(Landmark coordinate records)
*** Block opens ***

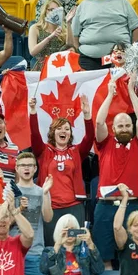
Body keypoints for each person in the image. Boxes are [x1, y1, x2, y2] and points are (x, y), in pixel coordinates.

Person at [93, 78, 138, 270]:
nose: (124, 128)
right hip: (105, 206)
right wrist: (110, 95)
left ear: (131, 129)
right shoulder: (105, 143)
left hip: (132, 205)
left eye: (127, 126)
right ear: (113, 129)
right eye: (120, 126)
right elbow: (99, 121)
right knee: (104, 257)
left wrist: (132, 92)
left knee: (131, 255)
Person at [29, 95, 93, 246]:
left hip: (74, 207)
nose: (63, 131)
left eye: (67, 129)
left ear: (70, 134)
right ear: (53, 132)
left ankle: (74, 270)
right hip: (50, 208)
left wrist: (87, 115)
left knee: (74, 244)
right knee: (53, 247)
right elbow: (35, 134)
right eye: (59, 128)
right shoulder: (44, 151)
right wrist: (32, 111)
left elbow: (90, 137)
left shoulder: (76, 151)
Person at [12, 152, 54, 275]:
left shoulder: (41, 190)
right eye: (23, 165)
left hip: (36, 253)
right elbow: (2, 222)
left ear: (35, 169)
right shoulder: (10, 191)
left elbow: (47, 218)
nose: (27, 168)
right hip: (13, 253)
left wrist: (45, 194)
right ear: (17, 168)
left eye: (30, 165)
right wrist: (18, 210)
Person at [72, 0, 138, 70]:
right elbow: (75, 33)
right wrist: (78, 51)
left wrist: (132, 49)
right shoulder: (84, 4)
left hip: (118, 56)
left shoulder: (122, 2)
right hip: (88, 57)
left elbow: (136, 26)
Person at [29, 0, 74, 71]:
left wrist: (68, 23)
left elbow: (71, 47)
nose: (55, 12)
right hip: (41, 68)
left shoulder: (63, 30)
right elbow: (33, 52)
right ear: (45, 11)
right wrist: (50, 37)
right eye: (51, 10)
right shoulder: (35, 28)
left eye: (57, 10)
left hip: (59, 67)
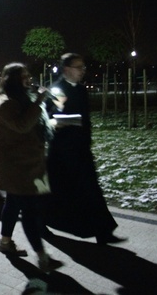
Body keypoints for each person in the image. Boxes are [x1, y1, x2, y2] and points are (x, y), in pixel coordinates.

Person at [45, 53, 126, 244]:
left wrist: (87, 141)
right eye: (78, 67)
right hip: (62, 153)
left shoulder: (81, 90)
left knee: (91, 190)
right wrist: (58, 121)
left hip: (81, 150)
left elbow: (86, 119)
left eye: (83, 67)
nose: (82, 71)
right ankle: (43, 220)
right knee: (62, 192)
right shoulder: (58, 90)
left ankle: (103, 231)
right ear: (66, 69)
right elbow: (50, 117)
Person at [0, 62, 62, 272]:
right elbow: (22, 126)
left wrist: (51, 123)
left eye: (28, 76)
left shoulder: (22, 99)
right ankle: (42, 257)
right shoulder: (5, 103)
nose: (29, 80)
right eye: (24, 77)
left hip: (29, 163)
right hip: (17, 166)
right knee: (29, 210)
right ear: (12, 80)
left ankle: (5, 243)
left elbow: (32, 124)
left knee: (14, 203)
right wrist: (39, 101)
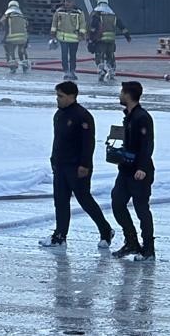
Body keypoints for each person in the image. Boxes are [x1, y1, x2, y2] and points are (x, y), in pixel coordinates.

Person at [39, 80, 114, 250]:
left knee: (84, 199)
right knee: (60, 200)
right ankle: (60, 235)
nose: (57, 99)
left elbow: (88, 143)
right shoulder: (59, 114)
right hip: (60, 164)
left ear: (72, 96)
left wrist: (85, 164)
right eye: (57, 96)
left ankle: (105, 230)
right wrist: (54, 159)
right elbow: (58, 140)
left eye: (61, 96)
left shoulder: (82, 116)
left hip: (77, 166)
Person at [109, 80, 156, 261]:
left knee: (141, 209)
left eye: (121, 92)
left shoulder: (142, 117)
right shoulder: (129, 116)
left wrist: (142, 168)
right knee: (118, 203)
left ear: (128, 94)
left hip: (139, 172)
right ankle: (131, 242)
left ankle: (149, 248)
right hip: (126, 169)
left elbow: (147, 144)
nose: (119, 95)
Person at [89, 0, 130, 83]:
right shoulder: (113, 15)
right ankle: (111, 72)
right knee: (110, 56)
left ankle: (101, 71)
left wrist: (90, 40)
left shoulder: (97, 14)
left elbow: (93, 28)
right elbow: (121, 26)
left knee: (99, 56)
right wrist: (127, 36)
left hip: (100, 40)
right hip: (111, 40)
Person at [50, 0, 86, 82]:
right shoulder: (59, 11)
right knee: (64, 55)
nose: (67, 3)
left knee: (73, 56)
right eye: (66, 1)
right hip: (62, 38)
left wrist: (81, 34)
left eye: (69, 2)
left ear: (73, 3)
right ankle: (66, 71)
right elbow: (54, 23)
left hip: (74, 38)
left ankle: (72, 71)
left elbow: (82, 24)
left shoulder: (79, 12)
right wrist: (53, 34)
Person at [0, 0, 32, 74]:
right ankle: (25, 67)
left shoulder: (7, 15)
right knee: (22, 51)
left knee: (10, 52)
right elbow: (27, 27)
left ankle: (13, 68)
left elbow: (0, 24)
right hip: (23, 38)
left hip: (11, 39)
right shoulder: (22, 16)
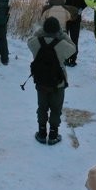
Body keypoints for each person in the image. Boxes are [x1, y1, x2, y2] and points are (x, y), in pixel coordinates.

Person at [28, 17, 75, 145]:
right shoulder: (62, 45)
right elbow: (73, 48)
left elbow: (29, 40)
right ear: (57, 30)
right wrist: (63, 34)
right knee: (56, 108)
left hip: (41, 82)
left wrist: (40, 32)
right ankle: (53, 134)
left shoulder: (35, 43)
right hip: (58, 83)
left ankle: (42, 133)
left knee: (42, 108)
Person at [50, 0, 86, 66]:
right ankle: (73, 59)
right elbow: (84, 3)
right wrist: (79, 10)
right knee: (74, 39)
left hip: (64, 18)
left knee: (64, 38)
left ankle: (65, 57)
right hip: (76, 18)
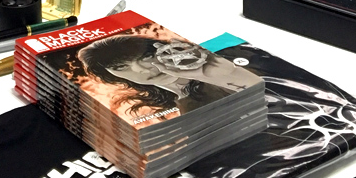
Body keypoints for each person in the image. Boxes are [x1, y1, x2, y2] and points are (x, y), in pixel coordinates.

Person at [77, 33, 260, 113]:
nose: (143, 69)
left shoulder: (223, 61)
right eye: (120, 67)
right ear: (112, 76)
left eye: (146, 56)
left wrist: (227, 75)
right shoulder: (184, 104)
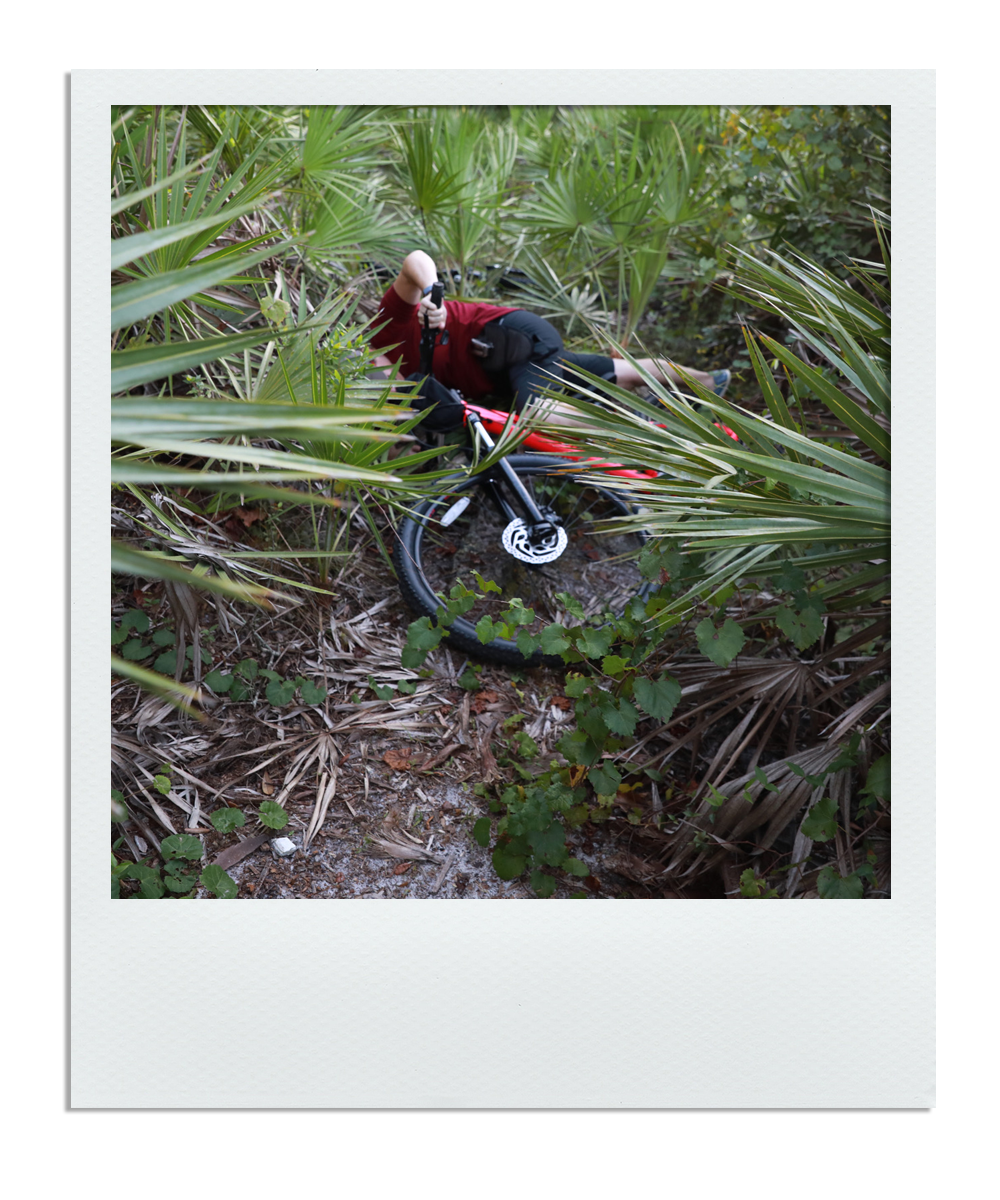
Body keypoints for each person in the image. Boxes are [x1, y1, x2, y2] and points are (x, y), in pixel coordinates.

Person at [368, 250, 731, 431]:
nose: (391, 389)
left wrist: (434, 293)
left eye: (381, 381)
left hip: (515, 338)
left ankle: (636, 427)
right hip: (519, 370)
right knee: (619, 372)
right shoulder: (403, 392)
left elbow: (414, 260)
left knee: (536, 412)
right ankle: (710, 381)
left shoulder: (386, 327)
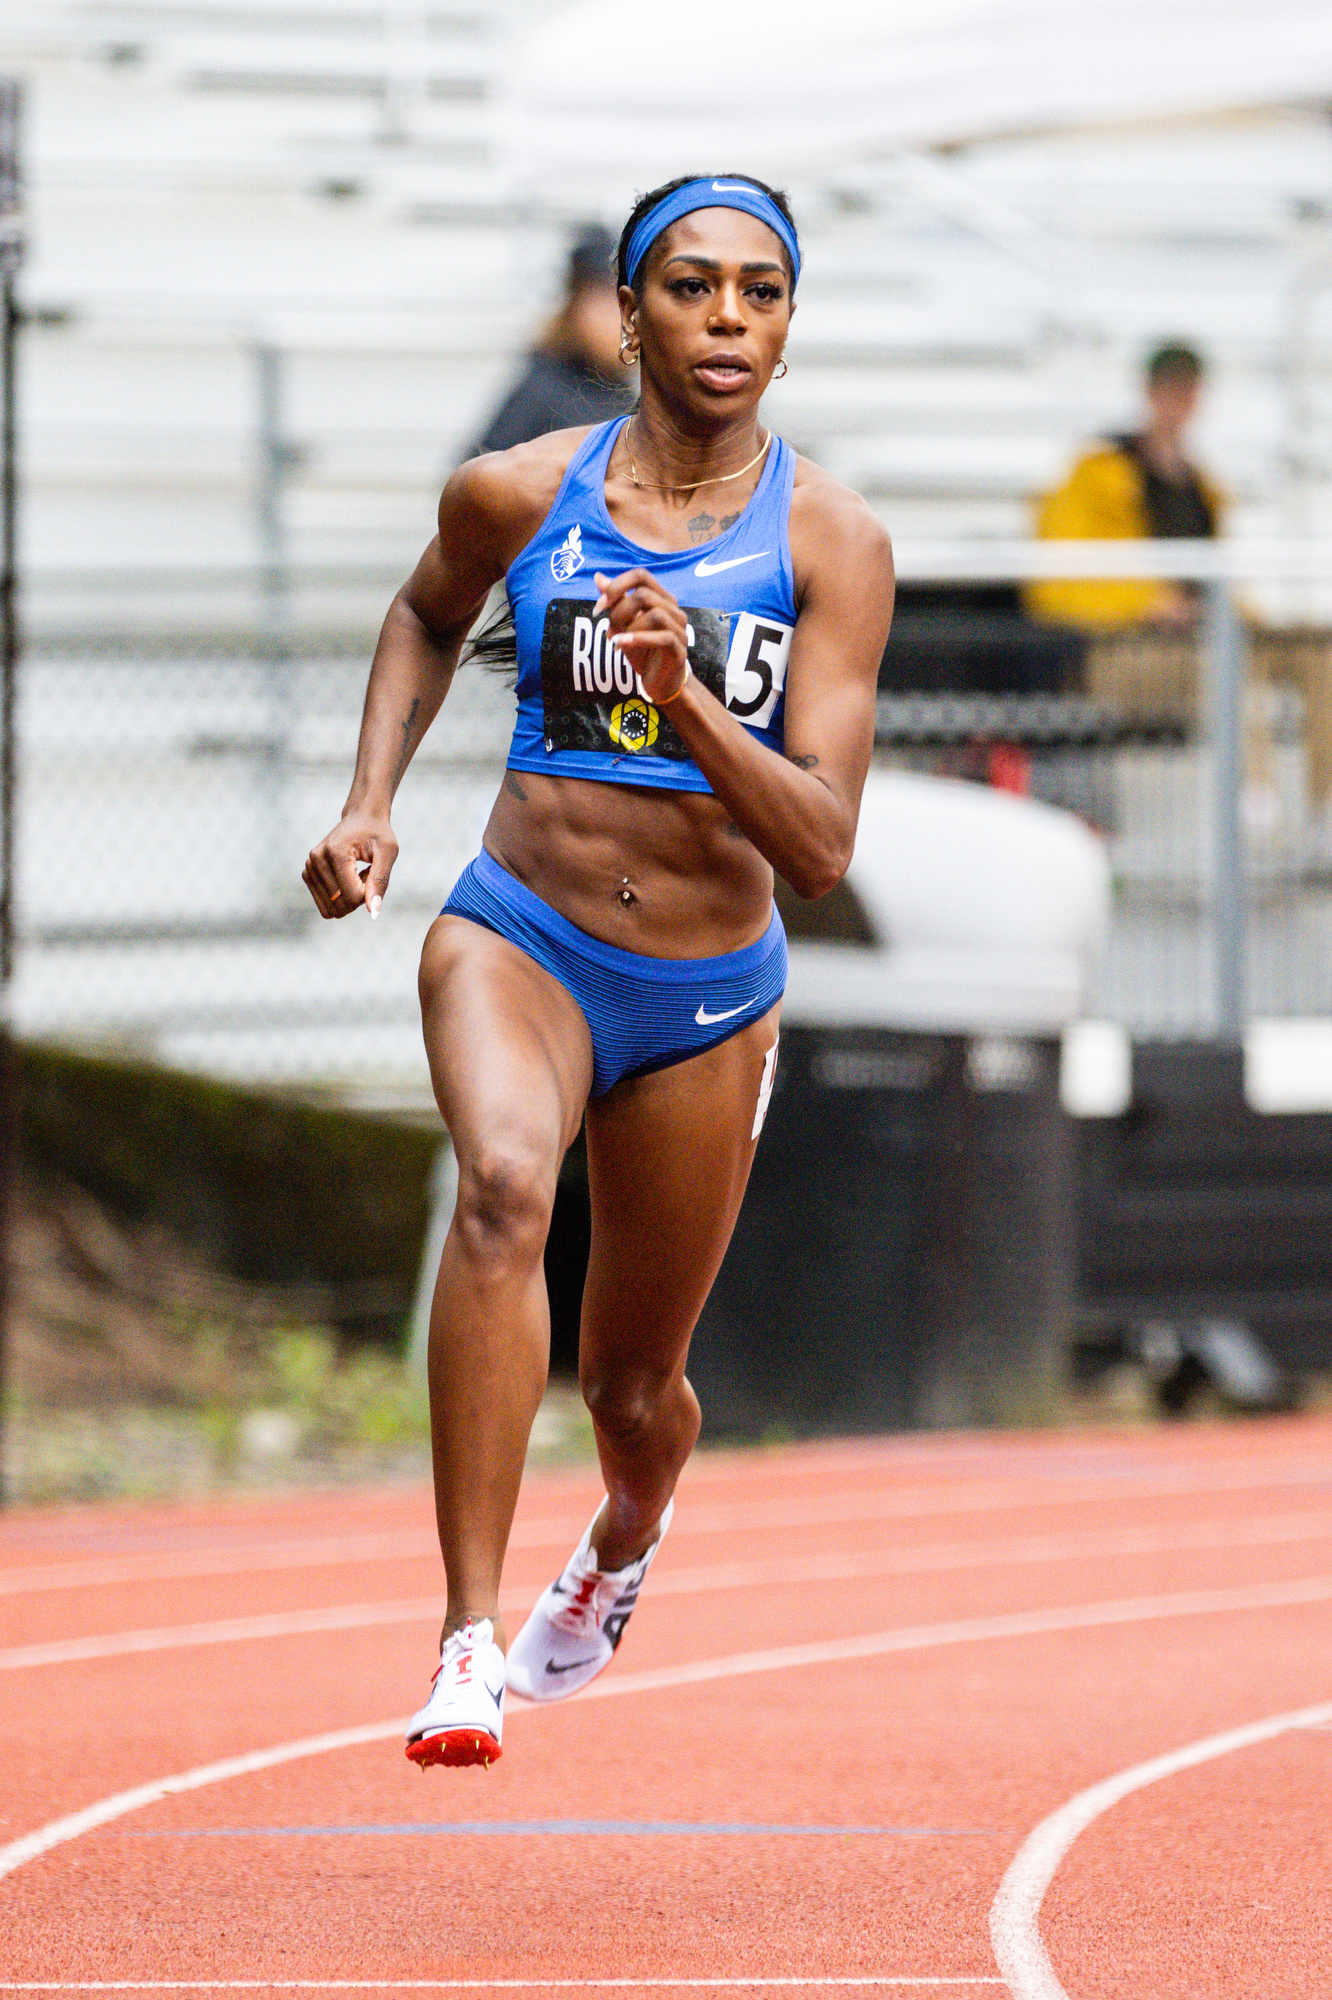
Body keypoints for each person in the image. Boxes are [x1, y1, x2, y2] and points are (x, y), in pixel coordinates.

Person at [303, 173, 894, 1770]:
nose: (726, 319)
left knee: (633, 1391)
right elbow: (427, 615)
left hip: (704, 993)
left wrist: (687, 698)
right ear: (626, 313)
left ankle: (625, 1538)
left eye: (760, 293)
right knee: (502, 1188)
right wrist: (369, 807)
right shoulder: (518, 493)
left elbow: (824, 846)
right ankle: (464, 1643)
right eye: (692, 288)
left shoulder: (830, 539)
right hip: (524, 930)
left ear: (785, 324)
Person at [1023, 342, 1223, 632]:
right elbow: (1057, 579)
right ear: (1149, 392)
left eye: (1188, 389)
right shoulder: (1096, 473)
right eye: (1171, 388)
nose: (1180, 400)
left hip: (1186, 640)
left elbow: (1213, 575)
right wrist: (1146, 603)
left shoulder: (1204, 487)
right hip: (1119, 643)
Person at [466, 223, 634, 457]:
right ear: (576, 306)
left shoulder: (626, 389)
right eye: (602, 304)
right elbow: (476, 470)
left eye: (621, 306)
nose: (615, 321)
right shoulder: (544, 386)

*** Block closes ***

■ **PROBLEM STATEMENT**:
Every record, from top to bottom, gets written out exactly; no picture goes into the copy.

■ **EXPECTED ANSWER**:
Body keypoints for each person in the image. Boxes are [x1, y1, x2, y2] and points are (x, y), in pixel coordinates.

Person at [93, 78, 138, 270]:
nose: (124, 128)
right hip: (105, 206)
right wrist: (110, 95)
left ear: (131, 129)
right shoulder: (105, 143)
left hip: (132, 205)
left eye: (127, 126)
right ear: (113, 129)
right eye: (120, 126)
right elbow: (99, 121)
right knee: (104, 257)
left wrist: (132, 92)
left knee: (131, 255)
Person at [29, 95, 93, 246]:
left hip: (74, 207)
nose: (63, 131)
left eye: (67, 129)
left ear: (70, 134)
right ear: (53, 132)
left ankle: (74, 270)
right hip: (50, 208)
left wrist: (87, 115)
left knee: (74, 244)
right knee: (53, 247)
right elbow: (35, 134)
right eye: (59, 128)
right shoulder: (44, 151)
right wrist: (32, 111)
left elbow: (90, 137)
left shoulder: (76, 151)
Person at [12, 152, 54, 275]:
left shoulder: (41, 190)
right eye: (23, 165)
left hip: (36, 253)
right elbow: (2, 222)
left ear: (35, 169)
right shoulder: (10, 191)
left elbow: (47, 218)
nose: (27, 168)
right hip: (13, 253)
left wrist: (45, 194)
right ear: (17, 168)
left eye: (30, 165)
right wrist: (18, 210)
Person at [72, 0, 138, 70]:
right elbow: (75, 33)
right wrist: (78, 51)
left wrist: (132, 49)
right shoulder: (84, 4)
left hip: (118, 56)
left shoulder: (122, 2)
right hip: (88, 57)
left elbow: (136, 26)
Person at [29, 0, 74, 71]:
left wrist: (68, 23)
left elbow: (71, 47)
nose: (55, 12)
right hip: (41, 68)
left shoulder: (63, 30)
right elbow: (33, 52)
right ear: (45, 11)
right wrist: (50, 37)
right eye: (51, 10)
right shoulder: (35, 28)
left eye: (57, 10)
left hip: (59, 67)
Body keypoints for each person in the image. Boxes are [x1, y1, x2, y2] and points are (x, y), in pixel coordinates.

Person at [45, 53, 126, 244]:
left wrist: (87, 141)
right eye: (78, 67)
right hip: (62, 153)
left shoulder: (81, 90)
left knee: (91, 190)
right wrist: (58, 121)
left hip: (81, 150)
left elbow: (86, 119)
left eye: (83, 67)
nose: (82, 71)
right ankle: (43, 220)
right knee: (62, 192)
right shoulder: (58, 90)
left ankle: (103, 231)
right ear: (66, 69)
right elbow: (50, 117)
Person at [0, 62, 62, 272]:
right elbow: (22, 126)
left wrist: (51, 123)
left eye: (28, 76)
left shoulder: (22, 99)
right ankle: (42, 257)
right shoulder: (5, 103)
nose: (29, 80)
right eye: (24, 77)
left hip: (29, 163)
right hip: (17, 166)
right knee: (29, 210)
right ear: (12, 80)
left ankle: (5, 243)
left elbow: (32, 124)
left knee: (14, 203)
right wrist: (39, 101)
Body keypoints for each person in the image. Boxes are [x1, y1, x2, y2] and points are (x, y), in pixel coordinates.

Person at [39, 80, 114, 250]:
left knee: (84, 199)
right knee: (60, 200)
right ankle: (60, 235)
nose: (57, 99)
left elbow: (88, 143)
right shoulder: (59, 114)
right hip: (60, 164)
left ear: (72, 96)
left wrist: (85, 164)
right eye: (57, 96)
left ankle: (105, 230)
right wrist: (54, 159)
right elbow: (58, 140)
left eye: (61, 96)
left shoulder: (82, 116)
left hip: (77, 166)
Person at [109, 80, 156, 261]:
left knee: (141, 209)
left eye: (121, 92)
left shoulder: (142, 117)
right shoulder: (129, 116)
left wrist: (142, 168)
right knee: (118, 203)
left ear: (128, 94)
left hip: (139, 172)
right ankle: (131, 242)
left ankle: (149, 248)
right hip: (126, 169)
left elbow: (147, 144)
nose: (119, 95)
Person at [89, 0, 130, 83]:
right shoulder: (113, 15)
right ankle: (111, 72)
right knee: (110, 56)
left ankle: (101, 71)
left wrist: (90, 40)
left shoulder: (97, 14)
left elbow: (93, 28)
right elbow: (121, 26)
left knee: (99, 56)
right wrist: (127, 36)
left hip: (100, 40)
right hip: (111, 40)
Person at [50, 0, 86, 82]:
right shoulder: (59, 11)
right knee: (64, 55)
nose: (67, 3)
left knee: (73, 56)
right eye: (66, 1)
right hip: (62, 38)
left wrist: (81, 34)
left eye: (69, 2)
left ear: (73, 3)
right ankle: (66, 71)
right elbow: (54, 23)
left hip: (74, 38)
left ankle: (72, 71)
left elbow: (82, 24)
left shoulder: (79, 12)
right wrist: (53, 34)
Person at [0, 0, 32, 74]:
right ankle: (25, 67)
left shoulder: (7, 15)
right knee: (22, 51)
left knee: (10, 52)
right elbow: (27, 27)
left ankle: (13, 68)
left elbow: (0, 24)
right hip: (23, 38)
left hip: (11, 39)
right shoulder: (22, 16)
Body keypoints for each person in the image. Boxes are [x1, y1, x2, y2] and points are (x, y), in pixel coordinates.

Person at [28, 17, 75, 145]:
right shoulder: (62, 45)
right elbow: (73, 48)
left elbow: (29, 40)
right ear: (57, 30)
right wrist: (63, 34)
right knee: (56, 108)
left hip: (41, 82)
left wrist: (40, 32)
right ankle: (53, 134)
left shoulder: (35, 43)
right hip: (58, 83)
left ankle: (42, 133)
left knee: (42, 108)
Person at [50, 0, 86, 66]:
right ankle: (73, 59)
right elbow: (84, 3)
right wrist: (79, 10)
right knee: (74, 39)
left hip: (64, 18)
left knee: (64, 38)
left ankle: (65, 57)
right hip: (76, 18)
Body keypoints for each person in the image. Boxes are [x1, y1, x2, y2] and points are (x, y), in pixel coordinates.

Person at [77, 33, 260, 113]:
nose: (143, 69)
left shoulder: (223, 61)
right eye: (120, 67)
right ear: (112, 76)
left eye: (146, 56)
left wrist: (227, 75)
right shoulder: (184, 104)
Body keypoints for each person in the image. Boxes are [x1, y1, x2, y2] and points are (x, y), in pixel coordinates.

Person at [368, 250, 731, 431]:
nose: (391, 389)
left wrist: (434, 293)
left eye: (381, 381)
left hip: (515, 338)
left ankle: (636, 427)
right hip: (519, 370)
right knee: (619, 372)
right shoulder: (403, 392)
left elbow: (414, 260)
left knee: (536, 412)
right ankle: (710, 381)
left shoulder: (386, 327)
Body keypoints for each person in the image. Boxes are [x1, y1, x2, y2] and points are (x, y), in pixel coordinates.

Person at [303, 173, 894, 1770]:
nose: (726, 319)
left knee: (633, 1391)
right elbow: (427, 615)
left hip: (704, 993)
left wrist: (687, 698)
right ear: (626, 313)
left ankle: (625, 1538)
left eye: (760, 293)
right knee: (502, 1188)
right wrist: (369, 807)
right shoulder: (518, 493)
left elbow: (824, 846)
right ankle: (464, 1643)
right eye: (692, 288)
left shoulder: (830, 539)
right hip: (524, 930)
left ear: (785, 324)
Person at [1023, 342, 1223, 632]:
right elbow: (1057, 579)
right ear: (1149, 392)
left eye: (1188, 389)
right shoulder: (1096, 473)
right eye: (1171, 388)
nose: (1180, 400)
left hip: (1186, 640)
left elbow: (1213, 575)
right wrist: (1146, 603)
left shoulder: (1204, 487)
right hip: (1119, 643)
Person at [466, 223, 634, 457]:
right ear: (576, 306)
left shoulder: (626, 389)
right eye: (602, 304)
right elbow: (476, 470)
left eye: (621, 306)
nose: (615, 321)
right shoulder: (544, 386)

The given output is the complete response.